The company is exploring several ways to get its algorithm into people’s ears. It’s not looking at hardware, but is considering partnerships with wellness companies that have an existing user base and are focused on destressing and relaxation. The first way we use AlphaBeats’ technology will likely be through a partner app, outside of a beta app test that you can apply to be part of now.
The beta app, which will be ready during the second quarter this year, is important to AlphaBeats to gather data. It will be iOS only at the start, with Android to follow later, and by the end of the year, it wants data collected from around 10,000 people. After this, Dirkx said he hopes for a commercial release in some form by the end of the year, or early in 2022.
With more data and a greater understanding of the effect of music on your brain, Dirkx said that in the future, the app may be able to see which songs relax you the most, and then potentially make recommendations on what to listen to and when, based on your previous reactions. The algorithm may also be tuned to work in the opposite way and increase focus.

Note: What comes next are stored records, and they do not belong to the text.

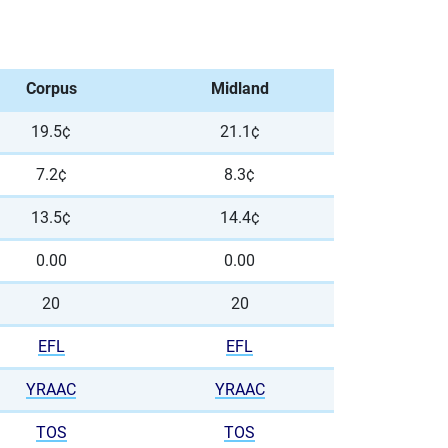
Corpus
Midland
19.5¢
21.1¢
7.2¢
8.3¢
13.5¢
14.4¢
0.00
0.00
20
20
EFL
EFL
YRAAC
YRAAC
TOS
TOS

This is all in the future, though. For now, when you strip away all the tech and science, at its heart, AlphaBeats really does sound as simple as putting on your headphones and pressing play. Despite this simplicity, getting any benefit will not be a quick fix.
“Like mediation and yoga,” Dirkx pointed out about the algorithm, “AlphaBeats requires an effort.”
If the result is to feel more relaxed just by listening to music you like, then 10 minutes a day doesn’t sound like too much of a chore.